MATERIAL DE ORIGEM >>
+---+

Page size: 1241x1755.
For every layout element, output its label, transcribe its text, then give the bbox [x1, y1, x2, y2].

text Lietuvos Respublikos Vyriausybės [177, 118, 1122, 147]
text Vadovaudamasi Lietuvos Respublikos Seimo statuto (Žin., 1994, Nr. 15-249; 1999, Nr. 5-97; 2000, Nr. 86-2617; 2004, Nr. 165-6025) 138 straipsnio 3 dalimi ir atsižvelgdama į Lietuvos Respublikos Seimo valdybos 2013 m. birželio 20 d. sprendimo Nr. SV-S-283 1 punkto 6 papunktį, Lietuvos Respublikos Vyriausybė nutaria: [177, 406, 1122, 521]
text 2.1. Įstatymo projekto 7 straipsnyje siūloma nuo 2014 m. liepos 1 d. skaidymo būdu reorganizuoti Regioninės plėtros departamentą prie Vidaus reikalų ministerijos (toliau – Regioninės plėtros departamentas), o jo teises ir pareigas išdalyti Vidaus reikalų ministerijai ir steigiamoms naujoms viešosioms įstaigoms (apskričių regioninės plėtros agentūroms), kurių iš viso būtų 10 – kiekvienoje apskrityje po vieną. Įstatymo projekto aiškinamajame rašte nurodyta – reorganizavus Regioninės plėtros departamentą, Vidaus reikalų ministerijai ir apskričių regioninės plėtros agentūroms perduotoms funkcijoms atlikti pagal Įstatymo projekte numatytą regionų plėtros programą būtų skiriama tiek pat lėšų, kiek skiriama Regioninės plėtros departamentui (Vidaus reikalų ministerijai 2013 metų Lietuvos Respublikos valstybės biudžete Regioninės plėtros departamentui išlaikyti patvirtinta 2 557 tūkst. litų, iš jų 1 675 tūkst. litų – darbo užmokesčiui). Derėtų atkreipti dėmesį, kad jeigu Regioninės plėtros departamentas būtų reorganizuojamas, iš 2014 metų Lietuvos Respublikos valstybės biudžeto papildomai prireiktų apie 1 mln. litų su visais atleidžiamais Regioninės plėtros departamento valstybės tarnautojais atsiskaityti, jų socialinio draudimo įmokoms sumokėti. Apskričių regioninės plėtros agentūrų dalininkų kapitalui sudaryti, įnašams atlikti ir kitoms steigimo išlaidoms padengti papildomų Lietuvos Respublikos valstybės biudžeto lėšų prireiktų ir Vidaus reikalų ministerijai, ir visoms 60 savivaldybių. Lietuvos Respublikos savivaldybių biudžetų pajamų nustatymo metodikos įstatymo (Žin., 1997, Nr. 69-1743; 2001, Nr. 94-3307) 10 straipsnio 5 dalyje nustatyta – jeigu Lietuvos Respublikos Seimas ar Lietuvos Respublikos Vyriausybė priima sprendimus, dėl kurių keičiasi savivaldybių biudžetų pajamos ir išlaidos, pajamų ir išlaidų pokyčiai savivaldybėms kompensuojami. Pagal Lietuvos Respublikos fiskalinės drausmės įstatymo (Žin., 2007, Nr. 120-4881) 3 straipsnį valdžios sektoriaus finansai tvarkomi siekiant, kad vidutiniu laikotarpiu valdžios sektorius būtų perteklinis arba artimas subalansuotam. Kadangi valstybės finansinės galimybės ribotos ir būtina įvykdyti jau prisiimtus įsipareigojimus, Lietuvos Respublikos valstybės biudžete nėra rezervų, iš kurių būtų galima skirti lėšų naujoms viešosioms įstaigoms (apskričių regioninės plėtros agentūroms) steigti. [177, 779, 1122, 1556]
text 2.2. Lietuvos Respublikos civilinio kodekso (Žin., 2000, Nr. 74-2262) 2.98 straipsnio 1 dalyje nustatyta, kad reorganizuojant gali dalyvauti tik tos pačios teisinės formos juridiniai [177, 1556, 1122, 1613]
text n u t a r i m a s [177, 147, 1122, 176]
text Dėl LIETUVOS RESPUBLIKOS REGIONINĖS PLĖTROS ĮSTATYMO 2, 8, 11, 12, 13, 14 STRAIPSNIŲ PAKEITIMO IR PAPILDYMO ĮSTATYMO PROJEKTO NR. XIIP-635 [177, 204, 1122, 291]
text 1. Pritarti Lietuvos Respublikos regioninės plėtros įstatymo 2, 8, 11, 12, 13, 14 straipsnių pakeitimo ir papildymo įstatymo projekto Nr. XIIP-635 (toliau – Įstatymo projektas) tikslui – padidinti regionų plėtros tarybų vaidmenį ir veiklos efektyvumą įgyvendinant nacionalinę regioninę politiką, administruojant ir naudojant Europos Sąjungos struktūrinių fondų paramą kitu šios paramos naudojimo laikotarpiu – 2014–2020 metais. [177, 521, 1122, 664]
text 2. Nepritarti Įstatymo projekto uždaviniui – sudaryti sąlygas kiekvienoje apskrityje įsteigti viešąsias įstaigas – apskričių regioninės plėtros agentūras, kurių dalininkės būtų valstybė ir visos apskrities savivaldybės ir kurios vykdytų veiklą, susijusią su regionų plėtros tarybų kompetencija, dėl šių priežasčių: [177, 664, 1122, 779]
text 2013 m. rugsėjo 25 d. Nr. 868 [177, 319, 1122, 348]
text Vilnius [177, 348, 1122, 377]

+---+

DESCRIÇÃO DA TAREFA >>
Pode copiar todas as linhas dos dados acima, da primeira à última, sem qualquer alteração?

RESPOSTA DA TAREFA >>
Page size: 1241x1755.
For every layout element, output its label, transcribe its text, then give the bbox [x1, y1, x2, y2].

text Lietuvos Respublikos Vyriausybės [177, 118, 1122, 147]
text Vadovaudamasi Lietuvos Respublikos Seimo statuto (Žin., 1994, Nr. 15-249; 1999, Nr. 5-97; 2000, Nr. 86-2617; 2004, Nr. 165-6025) 138 straipsnio 3 dalimi ir atsižvelgdama į Lietuvos Respublikos Seimo valdybos 2013 m. birželio 20 d. sprendimo Nr. SV-S-283 1 punkto 6 papunktį, Lietuvos Respublikos Vyriausybė nutaria: [177, 406, 1122, 521]
text 2.1. Įstatymo projekto 7 straipsnyje siūloma nuo 2014 m. liepos 1 d. skaidymo būdu reorganizuoti Regioninės plėtros departamentą prie Vidaus reikalų ministerijos (toliau – Regioninės plėtros departamentas), o jo teises ir pareigas išdalyti Vidaus reikalų ministerijai ir steigiamoms naujoms viešosioms įstaigoms (apskričių regioninės plėtros agentūroms), kurių iš viso būtų 10 – kiekvienoje apskrityje po vieną. Įstatymo projekto aiškinamajame rašte nurodyta – reorganizavus Regioninės plėtros departamentą, Vidaus reikalų ministerijai ir apskričių regioninės plėtros agentūroms perduotoms funkcijoms atlikti pagal Įstatymo projekte numatytą regionų plėtros programą būtų skiriama tiek pat lėšų, kiek skiriama Regioninės plėtros departamentui (Vidaus reikalų ministerijai 2013 metų Lietuvos Respublikos valstybės biudžete Regioninės plėtros departamentui išlaikyti patvirtinta 2 557 tūkst. litų, iš jų 1 675 tūkst. litų – darbo užmokesčiui). Derėtų atkreipti dėmesį, kad jeigu Regioninės plėtros departamentas būtų reorganizuojamas, iš 2014 metų Lietuvos Respublikos valstybės biudžeto papildomai prireiktų apie 1 mln. litų su visais atleidžiamais Regioninės plėtros departamento valstybės tarnautojais atsiskaityti, jų socialinio draudimo įmokoms sumokėti. Apskričių regioninės plėtros agentūrų dalininkų kapitalui sudaryti, įnašams atlikti ir kitoms steigimo išlaidoms padengti papildomų Lietuvos Respublikos valstybės biudžeto lėšų prireiktų ir Vidaus reikalų ministerijai, ir visoms 60 savivaldybių. Lietuvos Respublikos savivaldybių biudžetų pajamų nustatymo metodikos įstatymo (Žin., 1997, Nr. 69-1743; 2001, Nr. 94-3307) 10 straipsnio 5 dalyje nustatyta – jeigu Lietuvos Respublikos Seimas ar Lietuvos Respublikos Vyriausybė priima sprendimus, dėl kurių keičiasi savivaldybių biudžetų pajamos ir išlaidos, pajamų ir išlaidų pokyčiai savivaldybėms kompensuojami. Pagal Lietuvos Respublikos fiskalinės drausmės įstatymo (Žin., 2007, Nr. 120-4881) 3 straipsnį valdžios sektoriaus finansai tvarkomi siekiant, kad vidutiniu laikotarpiu valdžios sektorius būtų perteklinis arba artimas subalansuotam. Kadangi valstybės finansinės galimybės ribotos ir būtina įvykdyti jau prisiimtus įsipareigojimus, Lietuvos Respublikos valstybės biudžete nėra rezervų, iš kurių būtų galima skirti lėšų naujoms viešosioms įstaigoms (apskričių regioninės plėtros agentūroms) steigti. [177, 779, 1122, 1556]
text 2.2. Lietuvos Respublikos civilinio kodekso (Žin., 2000, Nr. 74-2262) 2.98 straipsnio 1 dalyje nustatyta, kad reorganizuojant gali dalyvauti tik tos pačios teisinės formos juridiniai [177, 1556, 1122, 1613]
text n u t a r i m a s [177, 147, 1122, 176]
text Dėl LIETUVOS RESPUBLIKOS REGIONINĖS PLĖTROS ĮSTATYMO 2, 8, 11, 12, 13, 14 STRAIPSNIŲ PAKEITIMO IR PAPILDYMO ĮSTATYMO PROJEKTO NR. XIIP-635 [177, 204, 1122, 291]
text 1. Pritarti Lietuvos Respublikos regioninės plėtros įstatymo 2, 8, 11, 12, 13, 14 straipsnių pakeitimo ir papildymo įstatymo projekto Nr. XIIP-635 (toliau – Įstatymo projektas) tikslui – padidinti regionų plėtros tarybų vaidmenį ir veiklos efektyvumą įgyvendinant nacionalinę regioninę politiką, administruojant ir naudojant Europos Sąjungos struktūrinių fondų paramą kitu šios paramos naudojimo laikotarpiu – 2014–2020 metais. [177, 521, 1122, 664]
text 2. Nepritarti Įstatymo projekto uždaviniui – sudaryti sąlygas kiekvienoje apskrityje įsteigti viešąsias įstaigas – apskričių regioninės plėtros agentūras, kurių dalininkės būtų valstybė ir visos apskrities savivaldybės ir kurios vykdytų veiklą, susijusią su regionų plėtros tarybų kompetencija, dėl šių priežasčių: [177, 664, 1122, 779]
text 2013 m. rugsėjo 25 d. Nr. 868 [177, 319, 1122, 348]
text Vilnius [177, 348, 1122, 377]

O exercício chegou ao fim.